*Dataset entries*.
####################

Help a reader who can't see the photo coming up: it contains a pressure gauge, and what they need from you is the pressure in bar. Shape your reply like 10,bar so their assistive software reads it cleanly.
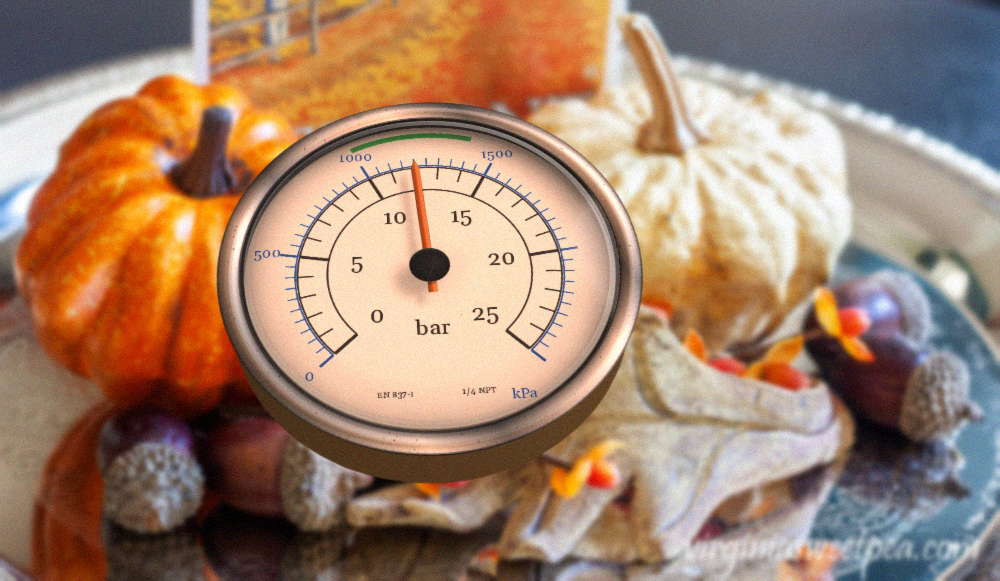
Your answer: 12,bar
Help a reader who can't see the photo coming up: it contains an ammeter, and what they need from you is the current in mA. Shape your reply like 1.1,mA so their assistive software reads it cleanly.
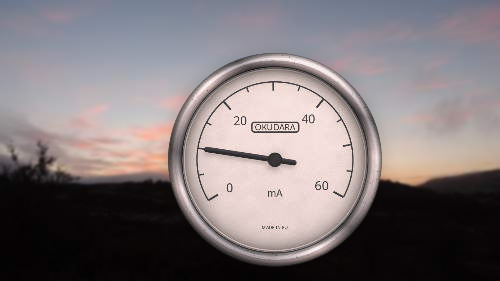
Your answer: 10,mA
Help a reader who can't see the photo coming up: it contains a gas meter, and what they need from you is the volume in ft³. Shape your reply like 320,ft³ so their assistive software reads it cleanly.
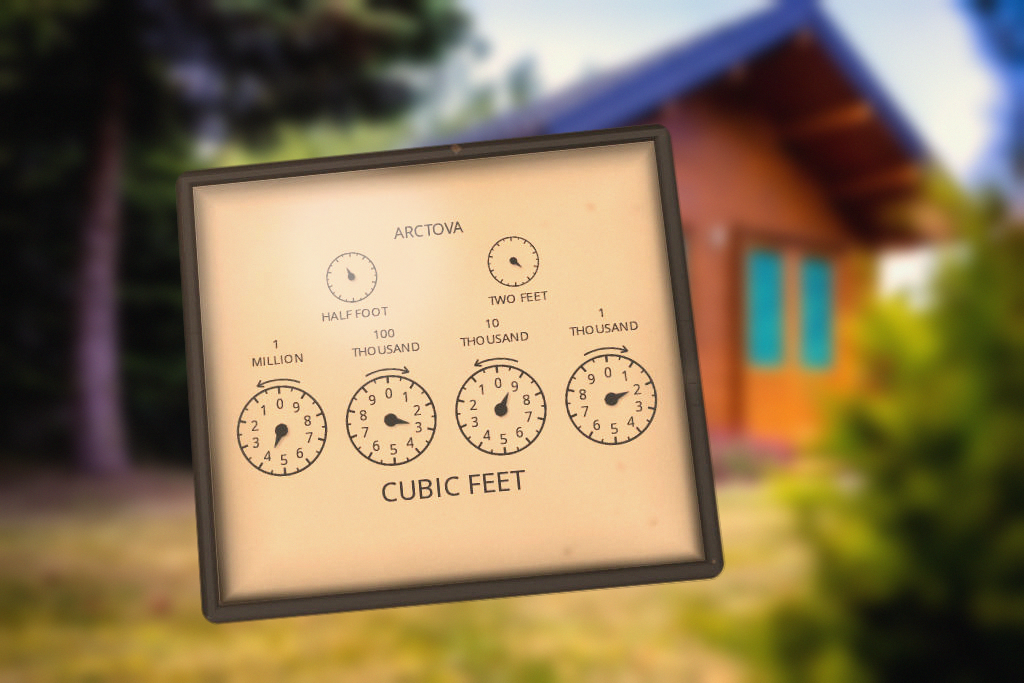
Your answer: 429200,ft³
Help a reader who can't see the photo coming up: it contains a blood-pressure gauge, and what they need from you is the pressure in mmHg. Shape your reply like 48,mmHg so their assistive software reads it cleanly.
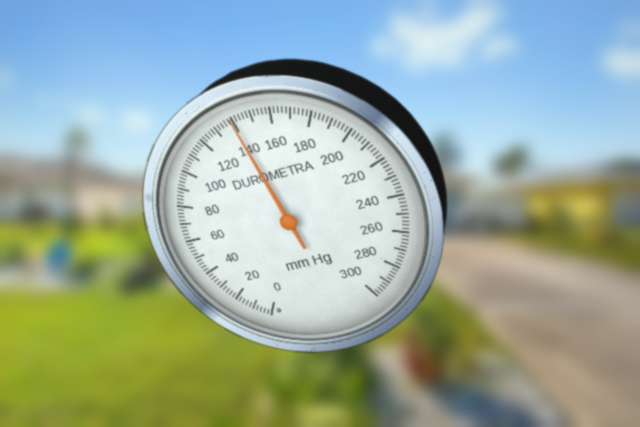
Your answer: 140,mmHg
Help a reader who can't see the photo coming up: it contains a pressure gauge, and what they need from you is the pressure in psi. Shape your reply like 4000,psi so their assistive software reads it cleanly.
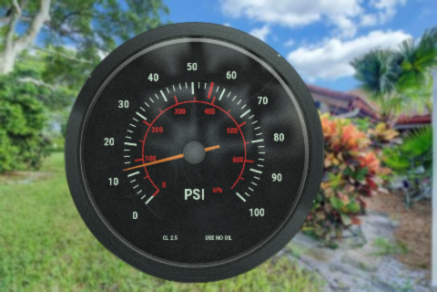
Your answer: 12,psi
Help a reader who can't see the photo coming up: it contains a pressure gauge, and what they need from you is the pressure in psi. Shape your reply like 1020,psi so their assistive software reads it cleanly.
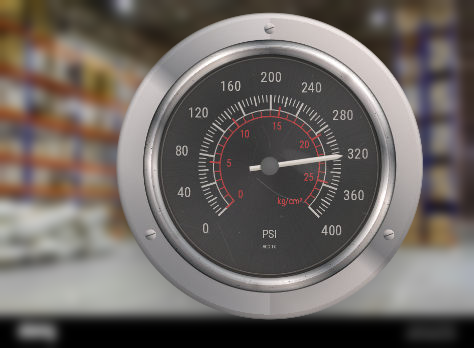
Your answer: 320,psi
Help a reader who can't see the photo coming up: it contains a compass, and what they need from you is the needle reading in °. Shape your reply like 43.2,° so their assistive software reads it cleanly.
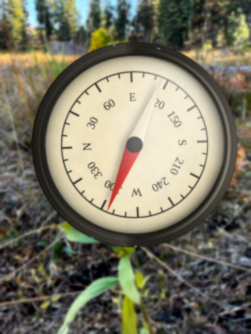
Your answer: 295,°
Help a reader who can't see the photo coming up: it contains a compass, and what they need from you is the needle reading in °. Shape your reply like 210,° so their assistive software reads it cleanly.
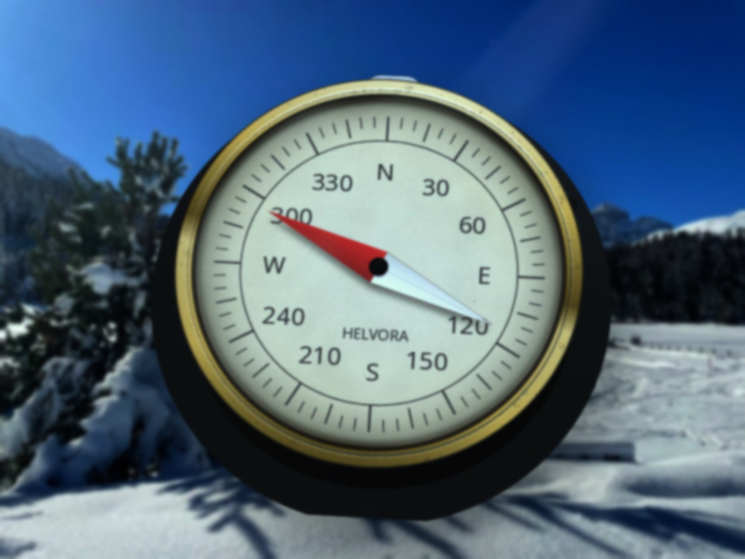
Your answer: 295,°
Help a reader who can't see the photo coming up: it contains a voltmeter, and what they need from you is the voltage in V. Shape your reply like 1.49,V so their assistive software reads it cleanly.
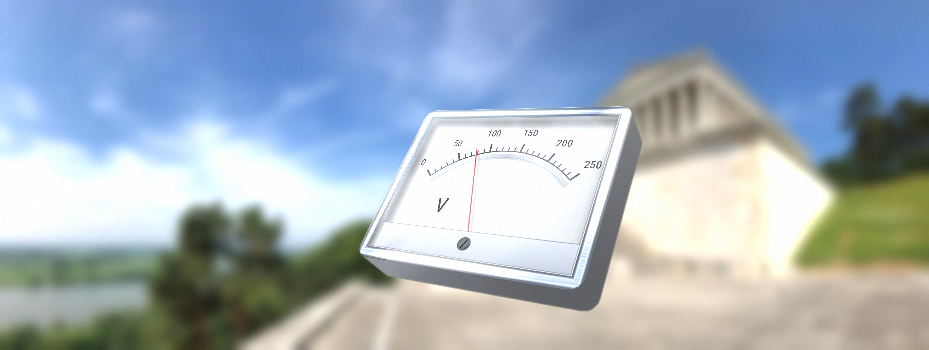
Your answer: 80,V
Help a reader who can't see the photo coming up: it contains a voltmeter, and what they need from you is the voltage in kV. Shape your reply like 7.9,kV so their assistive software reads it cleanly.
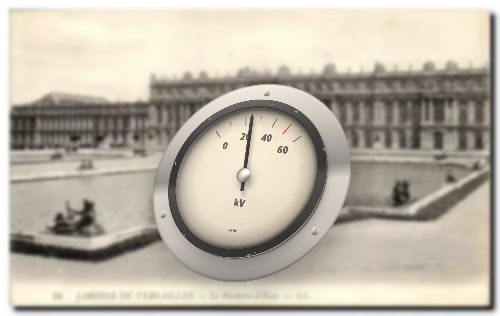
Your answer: 25,kV
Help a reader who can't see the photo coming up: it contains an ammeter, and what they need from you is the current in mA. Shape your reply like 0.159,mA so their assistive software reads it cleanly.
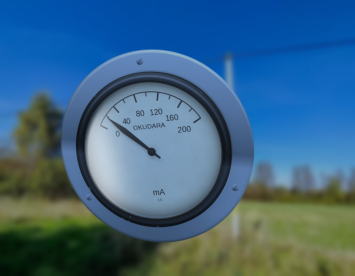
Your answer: 20,mA
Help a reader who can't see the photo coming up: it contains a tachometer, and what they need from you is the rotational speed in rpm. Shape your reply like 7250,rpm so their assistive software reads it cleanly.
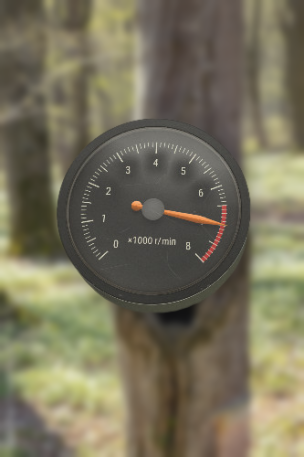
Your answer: 7000,rpm
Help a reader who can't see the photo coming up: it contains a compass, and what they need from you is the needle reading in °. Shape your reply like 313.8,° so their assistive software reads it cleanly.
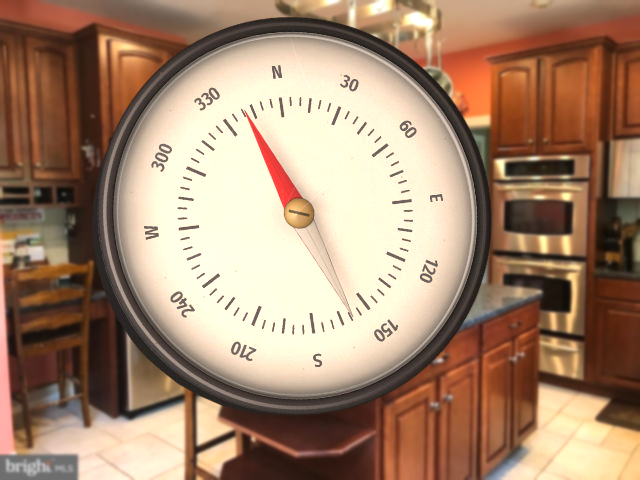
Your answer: 340,°
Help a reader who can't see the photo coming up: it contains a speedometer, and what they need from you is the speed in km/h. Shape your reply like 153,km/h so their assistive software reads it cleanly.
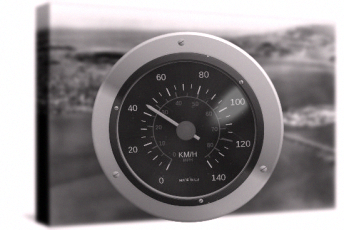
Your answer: 45,km/h
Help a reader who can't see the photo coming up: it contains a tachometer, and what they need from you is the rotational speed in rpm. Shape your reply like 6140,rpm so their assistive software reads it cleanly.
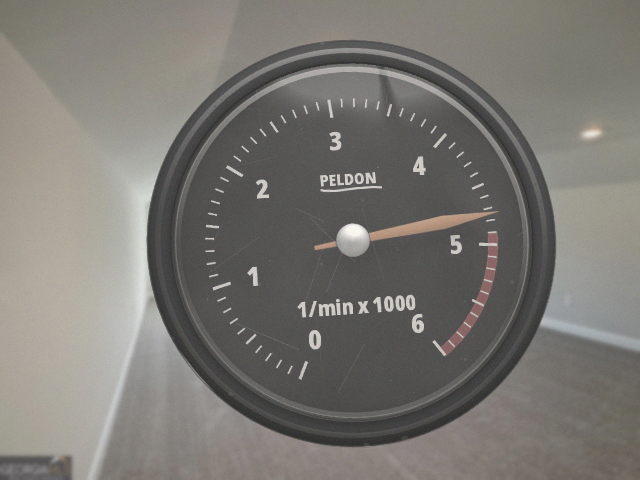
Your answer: 4750,rpm
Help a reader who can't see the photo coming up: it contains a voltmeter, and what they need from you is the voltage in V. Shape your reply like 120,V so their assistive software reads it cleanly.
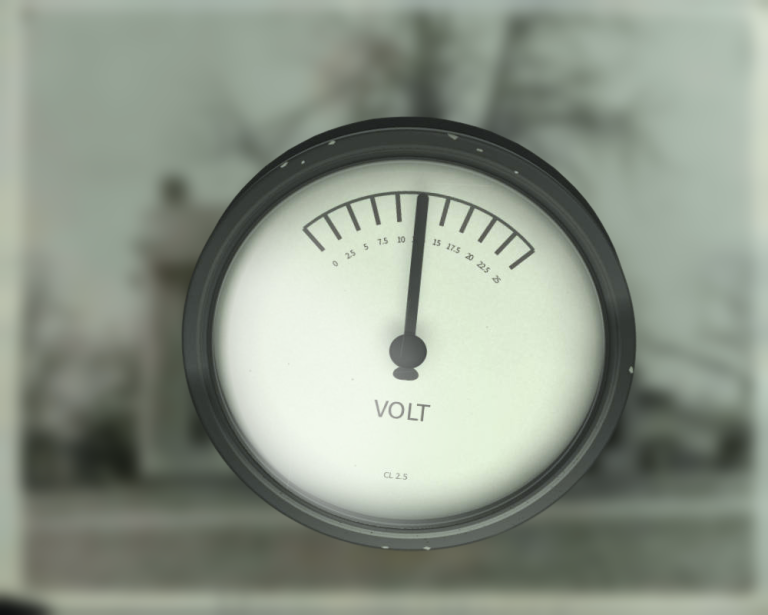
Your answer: 12.5,V
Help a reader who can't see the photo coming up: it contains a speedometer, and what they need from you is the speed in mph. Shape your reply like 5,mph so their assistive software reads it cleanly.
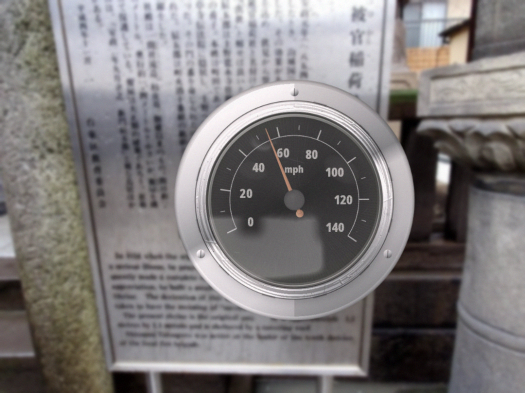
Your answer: 55,mph
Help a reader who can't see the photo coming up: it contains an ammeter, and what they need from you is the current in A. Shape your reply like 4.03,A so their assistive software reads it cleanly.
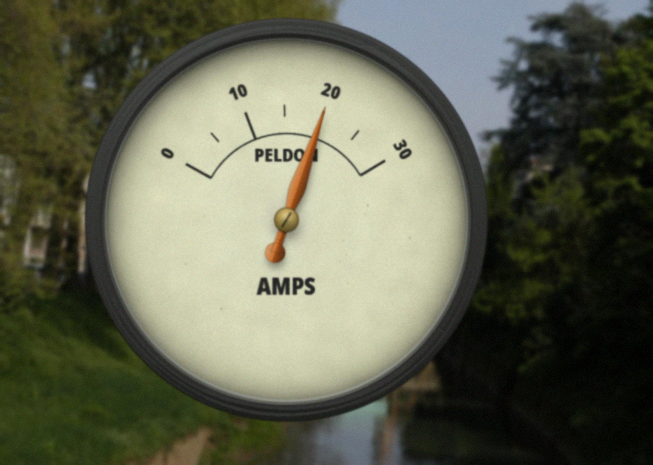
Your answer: 20,A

####################

*What to do*.
Rewrite the listing from the line containing "6140,rpm so their assistive software reads it cleanly." through its final line, switching "assistive software" to "accessibility tool" and keeping everything else unchanged. Leave the pictures out.

*Answer box*.
Help a reader who can't see the photo coming up: it contains a tachometer, and what they need from you is the rotational speed in rpm. Shape your reply like 6140,rpm so their accessibility tool reads it cleanly.
Your answer: 4750,rpm
Help a reader who can't see the photo coming up: it contains a voltmeter, and what they need from you is the voltage in V. Shape your reply like 120,V so their accessibility tool reads it cleanly.
Your answer: 12.5,V
Help a reader who can't see the photo coming up: it contains a speedometer, and what they need from you is the speed in mph. Shape your reply like 5,mph so their accessibility tool reads it cleanly.
Your answer: 55,mph
Help a reader who can't see the photo coming up: it contains an ammeter, and what they need from you is the current in A. Shape your reply like 4.03,A so their accessibility tool reads it cleanly.
Your answer: 20,A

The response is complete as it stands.